Much has been said already about the changing patterns of behaviour in Iraq's neighbourhood, and the tentative emergence of more moderate voices in the Arab world. One clear plus: Gaddafi's Libya has renounced a nuclear weapons project more advanced than anyone could have imagined.
Big deal, some will say, as they seek to co-opt David Kay's revelations on the failure to find weapons stockpiles in Iraq as confirmation of their belief that the invasion was unjustified.
This is certainly not Kay's view. In fact, the most salient of all the weapons inspector's recent remarks are these: "I actually think what we learned during the inspection made Iraq a more dangerous place, potentially, than, in fact, we thought it was even before the war."
Why so? The Iraqi Survey Group has not solved the riddle of the missing weapons, but its investigations have established the certainty that Iraq would not have complied willingly with the UN as long as Saddam ruled.
The inspectors uncovered a vast infrastructure - scientists, databases and procurement networks - that gave Iraq the "breakout capability" to get back into the gas-and-germ warfare business as soon as the UN was off the case.
And reports are now emerging of how the Baathist regime was working systematically to achieve precisely this purpose, using oil money to bribe individuals and organisations inside and outside Iraq to galvanise opposition to sanctions.

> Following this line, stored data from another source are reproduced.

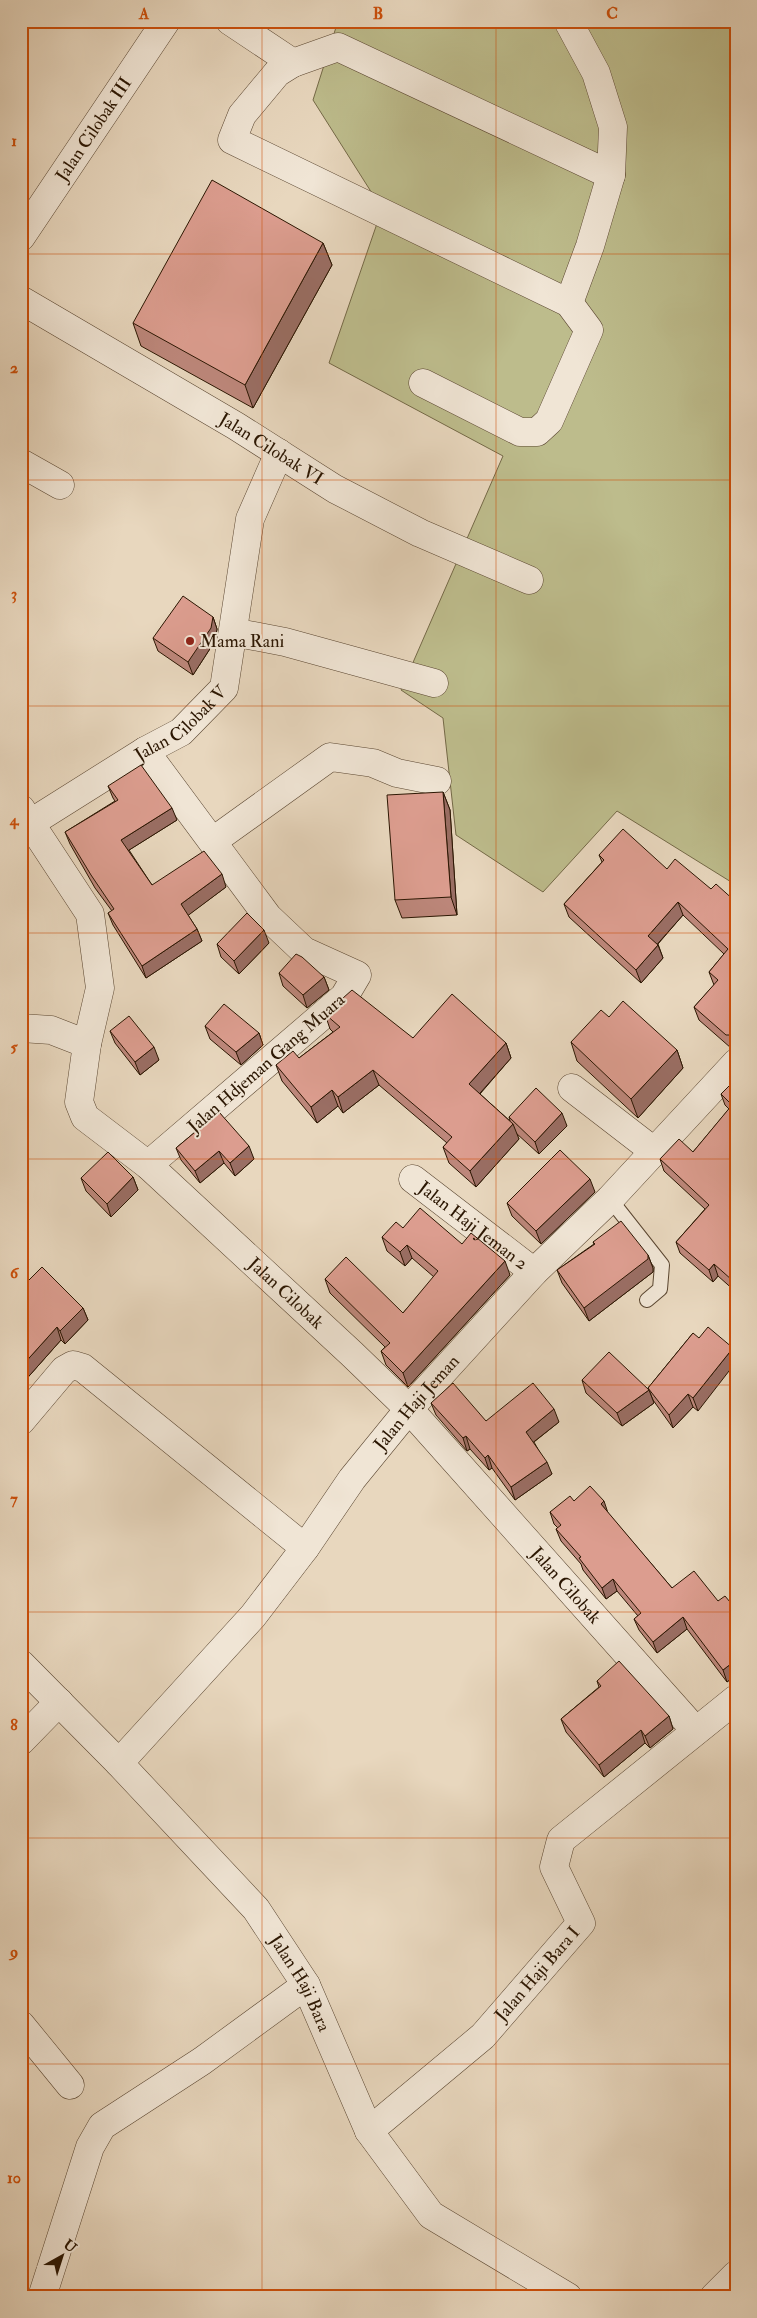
<svg xmlns="http://www.w3.org/2000/svg" width="757" height="2318" font-family="'IM FELL Double Pica',serif">
<style>
.green{fill:#bdbc8c;stroke:#746947}
.lines{fill:none;stroke-linecap:round;stroke-linejoin:round}
.service-casing{stroke:#5a4631;stroke-width:16}
.minor-casing{stroke:#5a4631;stroke-width:29}
.tertiary-casing{stroke:#5a4631;stroke-width:29}
.service{stroke:#f0e5d5;stroke-width:14}
.minor{stroke:#f0e5d5;stroke-width:28}
.tertiary{stroke:#f0e5d5;stroke-width:28}
.wall{fill:#bd877b;stroke:#2b1602}
.shaded-wall{fill:#9a6e64;stroke:#2b1602}
.building{fill:#dc9d8f;stroke:#2b1602}
.grid{fill:none;stroke:#cc4f0a;stroke-width:1;stroke-opacity:0.55}
.poi-dot{fill:#8f2418;stroke:#f0e5d5;stroke-width:2}
.labels{text-anchor:middle;stroke-width:4;stroke-linejoin:round;paint-order:stroke}
.street-label{font-size:18px;fill:#2b1602;stroke:#f0e5d5}
.poi-label{font-size:18px;fill:#2b1602;stroke:#f0e5d5;text-anchor:start}
.neatline{fill:none;stroke:#cc4f0a;stroke-width:2}
.grid-label{font-size:16px;text-anchor:middle;font-weight:bold;fill:#cc4f0a}
</style>
<rect width="100%" height="100%" fill="#e8d7be"/>
<filter id="stains"><feTurbulence type="fractalNoise" baseFrequency=".004" numOctaves="4"/><feColorMatrix values="0 0 0 0 .2 0 0 0 0 .09 0 0 0 0 .02 0 0 0 .5 -.17"/></filter>
<radialGradient id="worn" r=".72"><stop offset=".6" stop-color="#630" stop-opacity="0"/><stop offset="1" stop-color="#630" stop-opacity=".3"/></radialGradient>
<!-- green -->
<polygon class="green" points="338,21 736,21 736,885 617,811 543,892 456,835 443,718 401,690 503,456 329,363 382,209 313,100"/>
<g class="lines">
<!-- service casing -->
<g class="service-casing">
<polyline id="service" points="610,1199 662,1265 660,1289 647,1300"/>
</g>
<!-- minor casing -->
<g class="minor-casing">
<g id="minor">
<polyline points="230,21 293,63"/>
<polyline points="568,21 596,73 613,127 611,175 590,246 569,303"/>
<path id="s1" d="M21 237 166 21"/>
<path id="s2" d="M21 300 236 426 335 489 420 533 529 580"/>
<polyline points="423,383 520,432 537,432 549,421 589,330 569,303 232,140 242,115 277,73 293,63 338,47 611,175"/>
<polyline points="21,463 60,485"/>
<polyline points="233,632 285,642 434,683"/>
<polyline points="145,751 268,917 304,951 357,975 344,997 148,1165"/>
<path id="s3" d="M21 809 90 914 100 988 87 1044 79 1102 85 1117 148 1165 352 1354 409 1409 695 1730"/>
<path id="s4" d="M21 829 145 751 181 732 224 688 250 519 279 453"/>
<polyline points="213,841 330,757 373,763 397,773 437,781"/>
<polyline points="21,1028 51,1030 87,1044"/>
<polyline points="572,1088 655,1152"/>
<path id="s5" d="M413 1179 534 1272"/>
<polyline points="21,1421 64,1370 73,1365 83,1368 305,1548"/>
<polyline points="21,1741 59,1702"/>
<path id="s6" d="M119 1763 253 1616 305 1548 352 1479 409 1409 534 1272 610 1199 736 1063"/>
<polyline points="21,2025 70,2085"/>
<path id="s7" d="M369 2131 483 2036 581 1923 554 1867 561 1840 736 1699"/>
<polyline points="42,2297 90,2147 102,2126 202,2061 306,1985"/>
</g>
</g>
<!-- tertiary casing -->
<g class="tertiary-casing">
<g id="tertiary">
<path id="s8" d="M21 1664 119 1763 256 1909 306 1985 369 2131 431 2215 568 2297"/>
<polyline points="714,2297 736,2275"/>
</g>
</g>
<!-- service -->
<use href="#service" class="service"/>
<!-- minor -->
<use href="#minor" class="minor"/>
<!-- tertiary -->
<use href="#tertiary" class="tertiary"/>
</g>
<!-- wall -->
<g class="wall">
<polygon points="323,243 332,265 253,408 141,346 133,323"/>
<polygon points="213,617 217,629 215,641 193,675 158,651 153,638"/>
<polygon points="108,786 177,820 129,850 152,885 226,887 188,915 197,929 202,941 146,978 113,925 108,913 112,911 95,888 70,844 65,832 115,801 113,798"/>
<polygon points="443,792 450,810 457,915 402,918 395,900"/>
<polygon points="599,855 667,869 711,889 736,902 736,1048 731,1048 699,1020 694,1007 714,985 709,972 724,954 683,915 658,944 663,958 641,983 569,917 564,904 602,862"/>
<polygon points="269,943 239,974 221,957 217,944"/>
<polygon points="279,973 324,977 329,990 307,1008 283,986"/>
<polygon points="325,1014 413,1038 506,1043 511,1058 480,1094 510,1121 509,1117 567,1126 539,1154 516,1133 519,1139 476,1187 449,1163 443,1147 447,1143 379,1085 343,1113 338,1106 317,1123 282,1081 276,1065 299,1058 333,1032 330,1029"/>
<polygon points="205,1026 259,1033 263,1045 241,1065 210,1039"/>
<polygon points="110,1031 159,1060 140,1075 115,1043"/>
<polygon points="571,1042 677,1050 683,1068 638,1118 577,1061"/>
<polygon points="736,1079 736,1292 718,1276 713,1282 680,1253 676,1242 705,1209 664,1171 660,1159 693,1152 729,1109 725,1105 721,1094"/>
<polygon points="219,1112 254,1159 235,1176 224,1163 200,1183 181,1160 176,1148"/>
<polygon points="133,1177 138,1190 111,1217 86,1191 81,1178"/>
<polygon points="595,1192 541,1244 512,1216 507,1203"/>
<polygon points="403,1228 462,1244 510,1275 408,1387 386,1365 381,1351 385,1347 330,1293 325,1279 403,1313 434,1277 412,1258 405,1266 387,1251 382,1237"/>
<polygon points="593,1242 648,1255 653,1268 653,1272 589,1321 562,1283 557,1270 594,1244"/>
<polygon points="21,1288 83,1308 88,1320 65,1344 61,1340 22,1384"/>
<polygon points="693,1333 698,1411 693,1407 673,1428 653,1400 648,1388"/>
<polygon points="582,1380 654,1403 622,1426 586,1393"/>
<polygon points="431,1403 486,1421 559,1422 534,1442 552,1474 515,1500 492,1468 489,1470 470,1449 467,1451 436,1415"/>
<polygon points="574,1501 608,1513 672,1588 718,1601 730,1602 736,1596 736,1675 727,1682 687,1629 657,1653 639,1630 634,1619 638,1616 617,1591 606,1599 583,1570 581,1564 561,1541 556,1529 558,1528 554,1524 550,1512"/>
<polygon points="597,1681 669,1716 673,1729 650,1748 645,1743 604,1777 566,1732 561,1719 599,1687"/>
</g>
<!-- shaded-wall -->
<g class="shaded-wall">
<polygon points="323,243 332,265 253,408 245,385"/>
<polygon points="213,617 217,629 215,641 193,675 188,662"/>
<polygon points="443,792 450,810 457,915 451,897"/>
<polygon points="172,808 177,820 126,852 121,840"/>
<polygon points="222,874 226,887 186,917 181,904"/>
<polygon points="678,902 683,915 653,949 648,936"/>
<polygon points="197,929 202,941 146,978 142,966"/>
<polygon points="264,930 269,943 239,974 234,961"/>
<polygon points="658,945 663,958 641,983 636,970"/>
<polygon points="324,977 329,990 307,1008 303,995"/>
<polygon points="736,1030 736,1046 732,1035"/>
<polygon points="259,1033 263,1045 241,1065 236,1052"/>
<polygon points="506,1043 511,1058 474,1100 469,1084"/>
<polygon points="154,1047 159,1060 140,1075 135,1062"/>
<polygon points="677,1050 683,1068 638,1118 631,1099"/>
<polygon points="373,1070 379,1085 343,1113 338,1097"/>
<polygon points="332,1090 338,1106 317,1123 311,1107"/>
<polygon points="562,1113 567,1126 539,1154 535,1142"/>
<polygon points="513,1124 519,1139 476,1187 470,1171"/>
<polygon points="249,1146 254,1159 235,1176 230,1163"/>
<polygon points="219,1151 224,1163 200,1183 195,1171"/>
<polygon points="133,1177 138,1190 111,1217 107,1204"/>
<polygon points="590,1179 595,1192 541,1244 536,1231"/>
<polygon points="407,1245 412,1258 405,1266 400,1252"/>
<polygon points="648,1255 653,1268 653,1272 589,1321 584,1308"/>
<polygon points="505,1261 510,1275 408,1387 403,1373"/>
<polygon points="714,1264 718,1276 713,1282 709,1270"/>
<polygon points="736,1276 736,1291 732,1280"/>
<polygon points="83,1308 88,1320 65,1344 60,1331"/>
<polygon points="57,1327 61,1340 22,1384 21,1367"/>
<polygon points="733,1348 736,1357 736,1362 698,1411 693,1398"/>
<polygon points="649,1390 654,1403 622,1426 617,1413"/>
<polygon points="688,1394 693,1407 673,1428 669,1415"/>
<polygon points="554,1409 559,1422 531,1444 526,1432"/>
<polygon points="466,1436 470,1449 467,1451 463,1438"/>
<polygon points="488,1455 492,1468 489,1470 485,1458"/>
<polygon points="547,1462 552,1474 515,1500 511,1487"/>
<polygon points="604,1501 608,1513 601,1504"/>
<polygon points="613,1579 617,1591 606,1599 602,1588"/>
<polygon points="683,1617 687,1629 657,1653 653,1642"/>
<polygon points="736,1660 736,1675 727,1682 723,1670"/>
<polygon points="669,1716 673,1729 650,1748 645,1736"/>
<polygon points="641,1730 645,1743 604,1777 599,1765"/>
</g>
<!-- building -->
<g class="building">
<polygon points="212,180 323,243 245,385 133,323"/>
<polygon points="183,596 213,617 211,628 188,662 153,638"/>
<polygon points="141,765 172,808 121,840 152,885 204,851 222,874 181,904 197,929 142,966 108,913 114,909 91,875 65,832 118,800 108,786"/>
<polygon points="443,792 451,897 395,900 387,795"/>
<polygon points="623,829 667,869 675,859 711,889 716,884 736,902 736,1030 732,1035 726,1035 694,1007 718,980 709,972 728,949 678,902 648,936 658,945 636,970 564,904 604,860 599,855"/>
<polygon points="247,913 264,930 234,961 217,944"/>
<polygon points="296,954 302,957 324,977 303,995 279,973"/>
<polygon points="352,990 413,1038 452,994 506,1043 469,1084 513,1124 470,1171 443,1147 452,1137 373,1070 338,1097 332,1090 311,1107 276,1065 293,1051 299,1058 340,1027 325,1014"/>
<polygon points="623,1001 677,1050 631,1099 571,1042 601,1010 609,1017"/>
<polygon points="224,1004 259,1033 236,1052 205,1026"/>
<polygon points="129,1016 154,1047 135,1062 110,1031"/>
<polygon points="736,1079 736,1276 732,1280 714,1264 709,1270 676,1242 709,1205 660,1159 679,1139 693,1152 732,1105 721,1094"/>
<polygon points="536,1088 562,1113 535,1142 509,1117"/>
<polygon points="219,1112 249,1146 230,1163 219,1151 195,1171 176,1148"/>
<polygon points="560,1150 590,1179 536,1231 507,1203"/>
<polygon points="108,1152 133,1177 107,1204 81,1178"/>
<polygon points="420,1208 462,1244 471,1233 505,1261 403,1373 381,1351 390,1343 325,1279 346,1257 403,1313 438,1271 407,1245 400,1252 382,1237 396,1222 403,1228"/>
<polygon points="621,1221 648,1255 648,1259 584,1308 557,1270 595,1244 593,1242"/>
<polygon points="42,1267 83,1308 60,1331 57,1327 21,1367 21,1288"/>
<polygon points="708,1327 733,1348 693,1398 688,1394 669,1415 648,1388 693,1333 699,1338"/>
<polygon points="609,1352 649,1390 617,1413 582,1380"/>
<polygon points="453,1383 486,1421 533,1383 554,1409 526,1432 547,1462 511,1487 488,1455 485,1458 466,1436 463,1438 431,1403"/>
<polygon points="590,1486 604,1501 601,1504 672,1588 694,1571 718,1601 725,1596 730,1602 736,1596 736,1660 723,1670 683,1617 653,1642 634,1619 641,1613 613,1579 602,1588 579,1558 581,1557 556,1529 561,1525 550,1512 570,1496 574,1501"/>
<polygon points="619,1661 669,1716 645,1736 641,1730 599,1765 561,1719 601,1686 597,1681"/>
</g>
<!-- grid -->
<path class="grid" d="M262 21V2297M496 21V2297M21 254H736M21 480H736M21 706H736M21 933H736M21 1159H736M21 1385H736M21 1612H736M21 1838H736M21 2064H736"/>
<!-- markers -->
<circle class="poi-dot" cx="190" cy="641" r="5"/>
<g class="labels">
<!-- street labels -->
<g class="street-label">
<text dy="6" stroke="none"><textPath href="#s1" startOffset="130">Jalan Cilobak III</textPath></text>
<text dy="6" stroke="none"><textPath href="#s2" startOffset="291">Jalan Cilobak VI</textPath></text>
<text dy="6" stroke="none"><textPath href="#s4" startOffset="192">Jalan Cilobak V</textPath></text>
<text transform="translate(266 1063) rotate(-41)" y="6">Jalan Hdjeman Gang Muara</text>
<text dy="6" stroke="none"><textPath href="#s5" startOffset="76">Jalan Haji Jeman 2</textPath></text>
<text dy="6" stroke="none"><textPath href="#s3" startOffset="600">Jalan Cilobak</textPath></text>
<text dy="6" stroke="none"><textPath href="#s6" startOffset="468">Jalan Haji Jeman</textPath></text>
<text dy="6" stroke="none"><textPath href="#s3" startOffset="1005">Jalan Cilobak</textPath></text>
<text dy="6" stroke="none"><textPath href="#s7" startOffset="231">Jalan Haji Bara I</textPath></text>
<text dy="6" stroke="none"><textPath href="#s8" startOffset="426">Jalan Haji Bara</textPath></text>
</g>
<!-- poi labels -->
<g class="poi-label">
<text x="200" y="647">Mama Rani</text>
</g>
</g>
<!-- margin -->
<rect width="757" height="2318" fill="none" stroke="#e8d7be" stroke-width="55"/>
<!-- north arrow -->
<g transform="translate(62 2256) rotate(39)" stroke="#f0e5d5" stroke-width="4" paint-order="stroke">
<path d="M0-4L9 19L0 12L-9 19Z" fill="#2b1602"/>
<text y="-8" font-size="14" font-weight="bold" text-anchor="middle" fill="#2b1602">U</text>
</g>
<rect x="28" y="28" width="702" height="2262" class="neatline"/>
<g class="grid-label">
<text x="144" y="19">A</text>
<text x="378" y="19">B</text>
<text x="612" y="19">C</text>
<text x="14" y="146">1</text>
<text x="14" y="373">2</text>
<text x="14" y="599">3</text>
<text x="14" y="825">4</text>
<text x="14" y="1052">5</text>
<text x="14" y="1278">6</text>
<text x="14" y="1504">7</text>
<text x="14" y="1730">8</text>
<text x="14" y="1957">9</text>
<text x="14" y="2183">10</text>
</g>
<rect width="100%" height="100%" filter="url(#stains)"/>
<rect width="100%" height="100%" fill="url(#worn)"/>
</svg>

Moreover, Saddam's Iraq had indeed become a viper's nest for terrorists, including al-Qaeda operatives. The capture of these extremists continues in Iraq, and links to the former regime are slowly but surely emerging. An imminent threat? Maybe not. A profound threat? Inevitably.
Finally, there is the harrowing evidence of the regime's monstrosity, with the uncovering of 300,000 corpses. Saddam was not just another tinpot dictator. This was slaughter on a historic scale.
On the basis of what we have learned since the fall of Saddam, the choices for liberal consciences must surely be clearer.
Western society can either confront a vicious and aggressive totalitarian impulse in the Middle East, for which Saddam's Iraq had become a crucible. Or we can run the risk of inventing excuses for doing nothing.
Tony Parkinson is international editor of The Age.
tparkinson@theage.com.au
Kay may have been questioned on specifics during the closed intelligence session. However, his appearance in front of the Armed Services committee wasn't intended to go into that type of detail, IMO.
It's not just our credibility. Every major intelligence agency in the world was convinced Saddam still possessed WMD.
And let's not let the U.N. off the hook. After all, it was the U.N. who, for the twelve years following the end of the first Gulf War, told the world Saddam had WMD -- the Security Council passed no fewer than 17 resolutions regarding Saddam's WMD, and imposed economic sanctions because of Saddam's lack of compliance.
We should demand an accounting from Coffee-Cup Annan as to why the U.N. "lied" to us all those years about Iraq's WMD.
Awesome statement! Do you mind if I quote it?
Dont mind at all ... in fact, it's an obvious point to me, but one the 'pundits' havent quite figured out. Here we have Libya acknowledging being part of an international black market in nuclear weapons technology that WE NEVER HEARD OF. He only told us because of what we did to Saddam and he wants to come clean now. The CIA was asleep at the switch on this, as they were when India did bomb test in 1998.
Not a 'peep' about how this reflects on our intelligence.